Embora a maioria dos países da UE / EEE esteja investigando activamente o surgimento de variantes da SARS-CoV-2, três países não o estão fazendo.

Muitos países estão a aumentar ou a planear aumentar a sua capacidade de sequenciação, mas indicaram a necessidade de apoio do ECDC.

As necessidades específicas incluem suporte com capacidades de sequenciamento e protocolos e com bio-informática em particular.

Para muitos países, o tempo de resposta para os resultados da pré-triagem PCR compartilhados com as autoridades de saúde pública é superior a 48 horas.

A resposta das vacinas contra as variantes

A UE pretende acelerar os procedimentos de autorização de vacinas melhoradas para responder às diferentes variantes do novo coronavírus, indicou recentemente a comissária da Saúde dos 27.

“Analisamos com a Agência Europeia do Medicamento os procedimentos e decidimos que, doravante, se houver uma vacina melhorada por um fabricante para lutar contras as novas variantes com base numa vacina já existente” e certificada “não haverá a necessidade de passar por todas as etapas da autorização”, disse a comissária Stella Kyriakides.

A Comissão Europeia tem sido criticada pela lentidão ligada ao início das campanhas de vacinação contra a covid-19 nos Estados membros, por causa dos procedimentos de certificação das primeiras vacinas, considerados muito longos em comparação com o Reino Unido ou com os Estados Unidos, mas também no que diz respeito aos pedidos de vacinas.
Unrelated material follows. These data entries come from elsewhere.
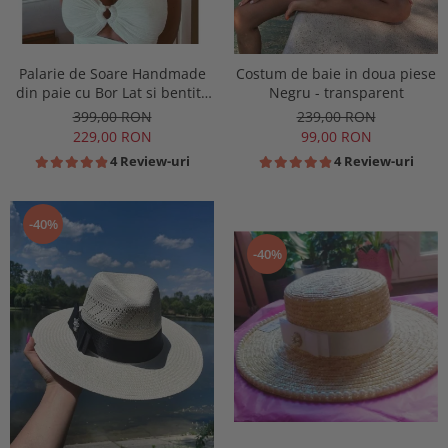
Palarie de Soare Handmade
Costum de baie in doua piese
din paie cu Bor Lat si bentita
Negru - transparent
detasabila la alegere
399,00 RON
239,00 RON
229,00 RON
99,00 RON
4 Review-uri
4 Review-uri
-40%
-40%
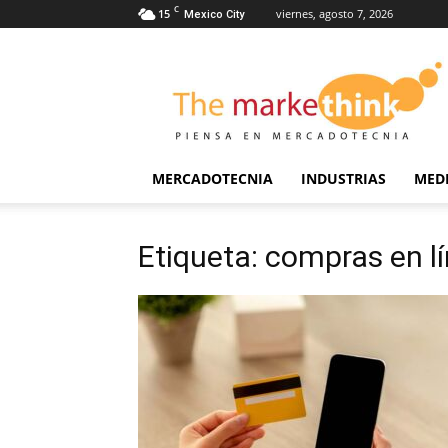
C
15
viernes, agosto 7, 2026
Mexico City
The
Markethink
MERCADOTECNIA
INDUSTRIAS
MED
Etiqueta: compras en l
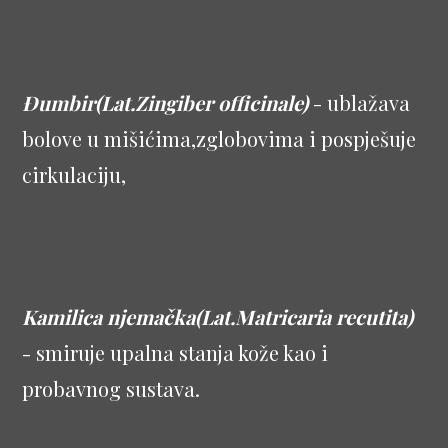
Đumbir(Lat.Zingiber officinale)
- ublažava
bolove u mišićima,zglobovima i pospješuje
cirkulaciju,
Kamilica njemačka(Lat.Matricaria recutita)
- smiruje upalna stanja kože kao i
probavnog sustava.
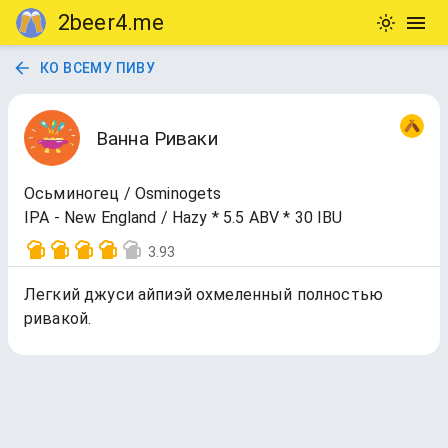
2beer4.me
КО ВСЕМУ ПИВУ
Ванна Риваки
Осьминогец / Osminogets
IPA - New England / Hazy * 5.5 ABV * 30 IBU
3.93
Легкий джуси айпиэй охмеленный полностью
ривакой.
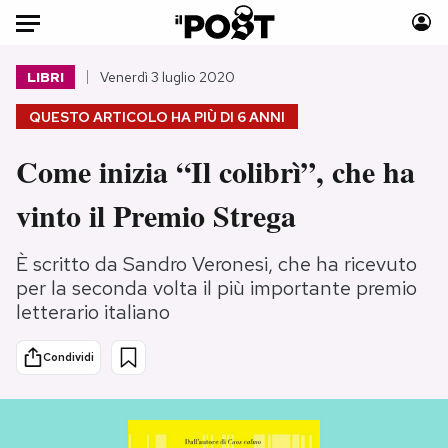
Auto
LIBRI
Venerdì 3 luglio 2020
QUESTO ARTICOLO HA PIÙ DI
6 ANNI
HOME
Come inizia “Il colibrì”, che ha
Italia
Moda
Mondo
Libri
vinto il Premio Strega
Politica
Consumismi
Tecnologia
Storie/Idee
È scritto da Sandro Veronesi, che ha ricevuto
Internet
Ok Boomer!
per la seconda volta il più importante premio
letterario italiano
Scienza
Media
Cultura
Europa
Condividi
Economia
Altrecose
Sport
Mondiali calcio 2026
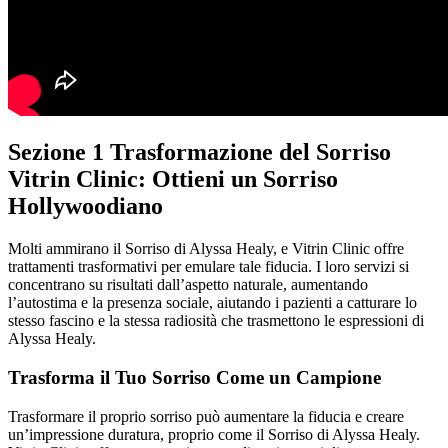
Sezione 1 Trasformazione del Sorriso
Vitrin Clinic: Ottieni un Sorriso
Hollywoodiano
Molti ammirano il Sorriso di Alyssa Healy, e Vitrin Clinic offre
trattamenti trasformativi per emulare tale fiducia. I loro servizi si
concentrano su risultati dall’aspetto naturale, aumentando
l’autostima e la presenza sociale, aiutando i pazienti a catturare lo
stesso fascino e la stessa radiosità che trasmettono le espressioni di
Alyssa Healy.
Trasforma il Tuo Sorriso Come un Campione
Trasformare il proprio sorriso può aumentare la fiducia e creare
un’impressione duratura, proprio come il Sorriso di Alyssa Healy.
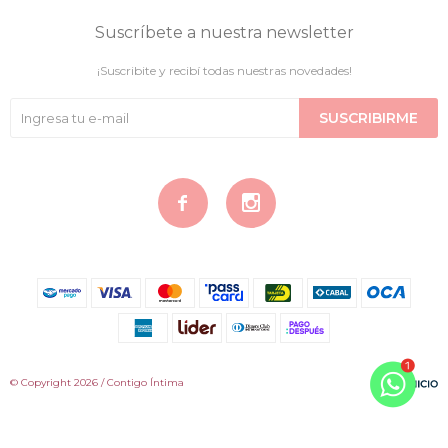
Suscríbete a nuestra newsletter
¡Suscribite y recibí todas nuestras novedades!
SUSCRIBIRME


© Copyright 2026 / Contigo Íntima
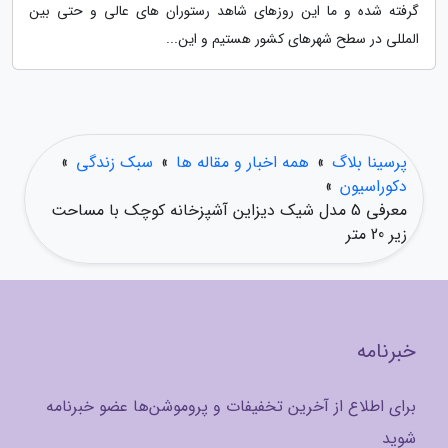
گرفته شده و ما این روزهای شاهد رستوران های عالی و حتی بین
المللی در سطح شهرهای کشور هستیم و این...
پرسینا بلاگ
»
همه اخبار و مقاله ها
»
سبک زندگی
»
دکوراسیون
»
معرفی 5 مدل شیک دیزاین آشپزخانه کوچک با مساحت
زیر 20 متر
خبرنامه
برای اطلاع از آخرین تخفیفات و پروموشن‌ها عضو خبرنامه
شوید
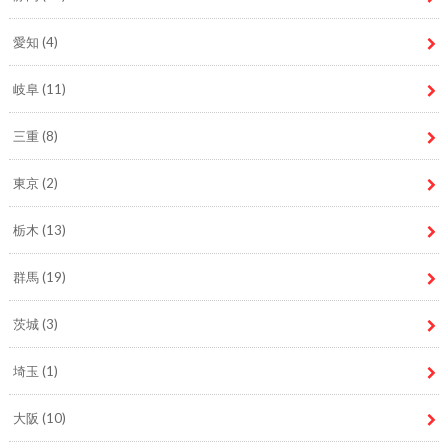
愛知
(4)
岐阜
(11)
三重
(8)
東京
(2)
栃木
(13)
群馬
(19)
茨城
(3)
埼玉
(1)
大阪
(10)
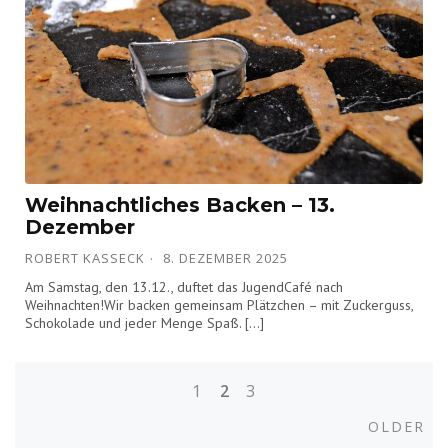
Weihnachtliches Backen – 13.
Dezember
ROBERT KASSECK
8. DEZEMBER 2025
Am Samstag, den 13.12., duftet das JugendCafé nach
Weihnachten!Wir backen gemeinsam Plätzchen – mit Zuckerguss,
Schokolade und jeder Menge Spaß. […]
1
2
3
P
O
OLDER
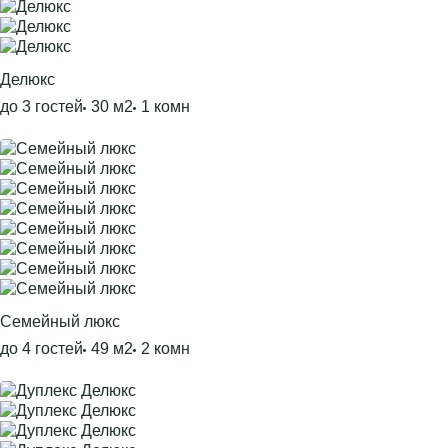
Делюкс
до 3 гостей
30 м2
1 комн
Семейный люкс
до 4 гостей
49 м2
2 комн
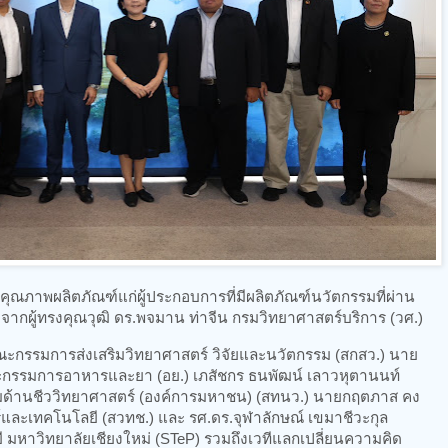
พผลิตภัณฑ์แก่ผู้ประกอบการที่มีผลิตภัณฑ์นวัตกรรมที่ผ่าน
กผู้ทรงคุณวุฒิ ดร.พจมาน ท่าจีน กรมวิทยาศาสตร์บริการ (วศ.)
ะกรรมการส่งเสริมวิทยาศาสตร์ วิจัยและนวัตกรรม (สกสว.) นาย
รมการอาหารและยา (อย.) เภสัชกร ธนพัฒน์ เลาวหุตานนท์
ด้านชีววิทยาศาสตร์ (องค์การมหาชน) (สทนว.) นายกฤตภาส คง
และเทคโนโลยี (สวทช.) และ รศ.ดร.จุฬาลักษณ์ เขมาชีวะกุล
มหาวิทยาลัยเชียงใหม่ (STeP) รวมถึงเวทีแลกเปลี่ยนความคิด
Um vírus que compete com ele próprio

O vírus que provoca a covid-19 está a “competir com ele próprio neste momento”, gerando novas variantes que vão predominar em qualquer parte do mundo em função da eficácia de disseminação que apresentarem, afirmou o virologista Pedro Simas.

Segundo o especialista do Instituto de Medicina Molecular de Lisboa, enquanto o SARS-CoV-2 apresentar características pandémicas, ou seja, provocar um elevado e generalizado número de infecções diárias, as variantes que surgirem com uma maior capacidade de disseminação “vão-se espalhar por todo o mundo” e não apenas numa determinada área geográfica.

“As variantes que forem mais eficientes a disseminar serão as que vão predominar em qualquer parte do mundo. Há tantas infecções nos vários continentes que as mutações aparecem de forma aleatória. Como há tanta infecção, há uma grande possibilidade dessas mutações aparecerem”, explicou Pedro Simas.